Exercise objective :: Write out the entries below exactly, but only from the line containing "generalforsamling. Besøg i" through the line containing "2023학년도 중소기업 계약학과 IT융합학과 편입생 추가", and without the pictures.

++++ Data for review

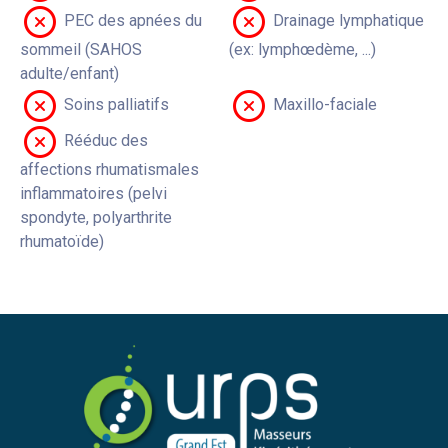
PEC des apnées du
Drainage lymphatique
sommeil (SAHOS
(ex: lymphœdème, ...)
adulte/enfant)
Soins palliatifs
Maxillo-faciale
Rééduc des
affections rhumatismales
inflammatoires (pelvi
spondyte, polyarthrite
rhumatoïde)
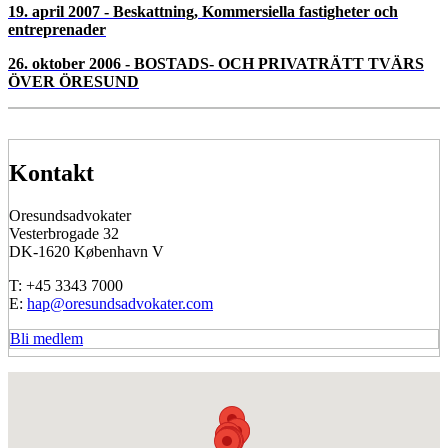
13. april 2011 - Seminarium och årsmöte
13. april 2011 - Udlændingeret og integration og
generalforsamling. Besøg i Danmarks Radios Koncerthus, DR-
byen
05. oktober 2010 - Oresundsbroen 10 år. Besøg på
trafikanlægget på broen samt på Peberholmen
23. marts 2010 - Fast ejendom - bolig og erhverv, finansiering af
ejendomsprojekter 2010
05. oktober 2009 - Datterselskaber og filialer i nabolandet,
ansættelse og afskedigelse i Turning Torso.
21. april 2009 - Forskelle på dansk og svensk procesret -
Hvordan får man sine penge hjem?
07. oktober 2008 - SKADESTÅNDSRÄTT OCH KONKURS
OCH PERSONSKADE
16. april 2008 - Besök i Ørestad, Amager och företagens
erfarenheter av etablering och drift tvärs över sundet
19. april 2007 - Beskattning, Kommersiella fastigheter och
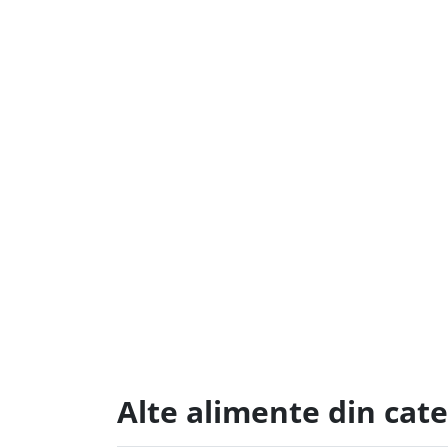
Alte alimente din cat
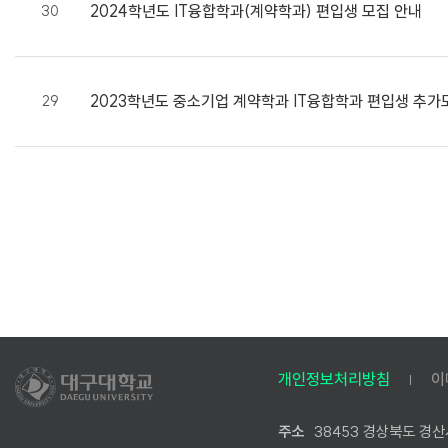
2024학년도 IT융합학과(계약학과) 편입생 모집 안내
30
2023학년도 중소기업 계약학과 IT융합학과 편입생 추가
29
개인정보처리방침
이
주소
38453 경상북도 경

++++++++

Result ::
generalforsamling. Besøg i Danmarks Radios Koncerthus, DR-
byen
05. oktober 2010 - Oresundsbroen 10 år. Besøg på
trafikanlægget på broen samt på Peberholmen
23. marts 2010 - Fast ejendom - bolig og erhverv, finansiering af
ejendomsprojekter 2010
05. oktober 2009 - Datterselskaber og filialer i nabolandet,
ansættelse og afskedigelse i Turning Torso.
21. april 2009 - Forskelle på dansk og svensk procesret -
Hvordan får man sine penge hjem?
07. oktober 2008 - SKADESTÅNDSRÄTT OCH KONKURS
OCH PERSONSKADE
16. april 2008 - Besök i Ørestad, Amager och företagens
erfarenheter av etablering och drift tvärs över sundet
19. april 2007 - Beskattning, Kommersiella fastigheter och
Alte alimente din cat
2024학년도 IT융합학과(계약학과) 편입생 모집 안내
30
2023학년도 중소기업 계약학과 IT융합학과 편입생 추가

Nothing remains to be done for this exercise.